Thinking about it some more, why define a cycle at all? Suppose we define our boxes like this:
Box 1 – 2 – 3 – 4 – 5
Value 5 – 3 – 4 – 1 – 2
Prisoner 1’s cycle would look like this:
1 – 5 – 2 – 3 – 4
Prisoner 5’s cycle would look like this:
5 – 2 – 3 – 4
They follow the same cycle, but start at different points.
If we assume that all prisoners will basically follow the same path through the boxes, but starting at different locations, we can simplify the algorithm greatly:
Prisoner moves to the box with the index that matches his own number
While he has not found the box that contains his value:
Prisoner moves one box to the right
In the 5 box example, prisoner 1’s cycle looks like this:
1 – 2 – 3 – 4
Prisoner 5’s cycle looks like this (when he hits the last box, he wraps around to the first):
5 – 1
Testing this over 1000 iterations gives around a 36% success rate of all prisoners finding their box.
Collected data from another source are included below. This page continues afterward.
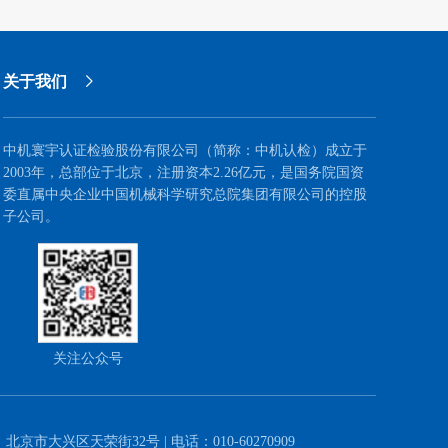
级经营管理人才队伍的引领作用。
关于我们
中机寰宇认证检验股份有限公司（简称：中机认检）成立于
2003年，总部位于北京，注册资本2.26亿元，是国务院国资
委直属中央企业中国机械科学研究总院集团有限公司的控股
子公司。
关注公众号
：北京市大兴区天荣街32号 | 电话：010-60270909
tl;dr – The complex cycle scheme is irrelevant. Any cycle through the boxes followed by all prisoners who each take a unique starting point, even if that cycle is just to iterate sequentially over the boxes, results in the same chance of finding the correct boxes.
Just practical thinking (or misunderstanding): If prisoners do their cycling sequentially they´d communicate boxes’ numbers without saying a word. If the first prisoners opens a box and then goes to the next one that got the number he found in the first box, everybody know what the number of the second box was. So in reality this would be probably some kind of memory….
Hi ran2,
The way the problem is stated usually implies that every time a new prisoner enters the room, all of the boxes are put back to exactly how they were at the beginning.
Cheers,
Matt
It’s nice to keep track of cycles so that one does not revisit them:
@Brian: It’s impossible for a cycle to happen since the prisoner started with his own number… if a cycle happens, then the prisoner has by definition found their own number and the loop ends anyway. No other cycle can exist because that would require opening a box with a number that has already been found… per the parameters of the game this is impossible (each number exists only once in the 100 boxes).
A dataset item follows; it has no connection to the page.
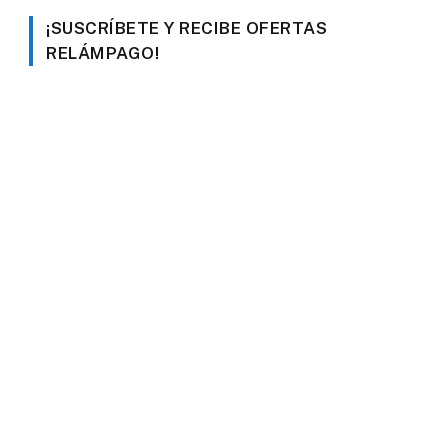
¡SUSCRÍBETE Y RECIBE OFERTAS
RELÁMPAGO!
This is a variation of Pollard’s Rho, which is a good google fodder phrase for this topic.
This fact is interesting to @Bob’s assertion that the prisoners keep checking each adjacent box rather than the box with the number they find. I’m not certain if your results would be the same, but the fact that the neat chart that has a spike near 100% is easier to prove if you use the cycle method (the next box selected is the number of the box inside). This is because as the blog post indicated, we can only fail if the boxes (treated as a directional graph) contain a cycle of length > 50.
I’ve read the problem and solution on several web sites. Here is a counterexample where no loop-cycle combina-tricks gets the expected survivability to 31%.
2 prisoners, 2 boxes, each opens 1.
Odds they survive? 25%
25% < 31%
Oh, they agree in advance to look in a different box each, thereby making it 50% – both succeed or both fail.